Machine Learning — Evolutionary Algorithms

This page contains all lecture material for the course: videos (mp4), slides (pdf), exercises and reference solutions (jupyter notebooks). To run the notebooks, download the files (don't open them!) and then start jupyter on your local system. The way this works depends on your operating system, and possibly on your python package.

Christmas Special

exercise — reference solution

Syllabus

This course provides an in-depth introduction to practical optimization with algorithms from the domain of evolutionary computation.

Evolutionary Algorithms are randomized search and optimization heuristics inspired by principles of biological evolution. The field aims to exploit the principle of the "survival of the fittest" for the solution of technical problems. The resulting optimization algorithms are conceptually simple, widely applicable, and easy to implement. Evolutionary search has applications in science and engineering for the approximate solution of difficult "black box" problems.

The course starts with a general overview of the wide field of optimization. It then introduces different flavors of evolutionary computation, in particular genetic algorithms, genetic programming, and evolution strategies including covariance matrix adaptation.

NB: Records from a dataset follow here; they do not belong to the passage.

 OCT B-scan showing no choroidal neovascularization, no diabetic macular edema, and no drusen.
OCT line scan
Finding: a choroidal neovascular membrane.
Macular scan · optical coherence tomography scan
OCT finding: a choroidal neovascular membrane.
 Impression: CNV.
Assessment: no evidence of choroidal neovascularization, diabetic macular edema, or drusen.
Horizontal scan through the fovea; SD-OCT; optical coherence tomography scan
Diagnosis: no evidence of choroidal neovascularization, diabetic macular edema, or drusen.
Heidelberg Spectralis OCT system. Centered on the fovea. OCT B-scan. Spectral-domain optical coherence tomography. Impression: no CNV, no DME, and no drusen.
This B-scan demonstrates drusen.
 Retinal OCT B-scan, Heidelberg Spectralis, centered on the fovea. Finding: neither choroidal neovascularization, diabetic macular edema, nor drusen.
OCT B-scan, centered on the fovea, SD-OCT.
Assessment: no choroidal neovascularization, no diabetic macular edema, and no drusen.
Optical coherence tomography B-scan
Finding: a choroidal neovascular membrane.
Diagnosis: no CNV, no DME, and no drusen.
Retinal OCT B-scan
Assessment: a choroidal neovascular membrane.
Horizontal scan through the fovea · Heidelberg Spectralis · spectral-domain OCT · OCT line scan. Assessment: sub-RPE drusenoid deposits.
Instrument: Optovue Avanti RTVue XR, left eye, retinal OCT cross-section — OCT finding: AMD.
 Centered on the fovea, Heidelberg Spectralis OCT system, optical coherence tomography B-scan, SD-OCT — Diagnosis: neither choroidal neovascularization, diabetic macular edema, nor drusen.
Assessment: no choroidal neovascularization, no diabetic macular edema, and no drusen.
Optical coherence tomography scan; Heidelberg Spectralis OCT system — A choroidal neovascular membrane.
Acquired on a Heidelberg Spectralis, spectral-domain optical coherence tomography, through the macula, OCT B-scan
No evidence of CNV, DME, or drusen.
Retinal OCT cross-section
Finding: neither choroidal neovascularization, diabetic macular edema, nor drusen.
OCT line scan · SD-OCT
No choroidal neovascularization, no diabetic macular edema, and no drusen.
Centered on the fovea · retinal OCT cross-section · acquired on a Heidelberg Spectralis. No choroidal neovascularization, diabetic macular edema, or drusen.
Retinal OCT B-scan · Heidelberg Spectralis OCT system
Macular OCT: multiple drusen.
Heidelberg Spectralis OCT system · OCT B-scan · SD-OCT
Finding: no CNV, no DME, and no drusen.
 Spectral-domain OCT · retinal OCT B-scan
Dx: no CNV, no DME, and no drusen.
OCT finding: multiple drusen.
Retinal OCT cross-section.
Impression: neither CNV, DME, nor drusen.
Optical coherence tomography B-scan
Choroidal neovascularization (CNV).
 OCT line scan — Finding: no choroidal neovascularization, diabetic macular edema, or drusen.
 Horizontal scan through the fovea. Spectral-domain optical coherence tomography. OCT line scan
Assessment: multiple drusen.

The lecture develops the basic evolutionary optimization model. Various aspects of evolutionary search in discrete and continuous search spaces are discussed in detail, resulting in a systematic taxonomy of largely modular building blocks.

The second part of the course considers a range of typical challenges, like handling constraints, highly multi-modal problems, noisy objective functions, and multiple objectives.

The course is taught in a flipped classroom style. The actual lectures are provided as videos, with the slides as reference material. The contact time of four hours per week is spent on a practical course with a mix of Python programming and analytical exercises.

The course is designed for Master students of the Angewandte Informatik program. The lecture "Mathematics for Modeling and Data Analysis" is recommended as a background.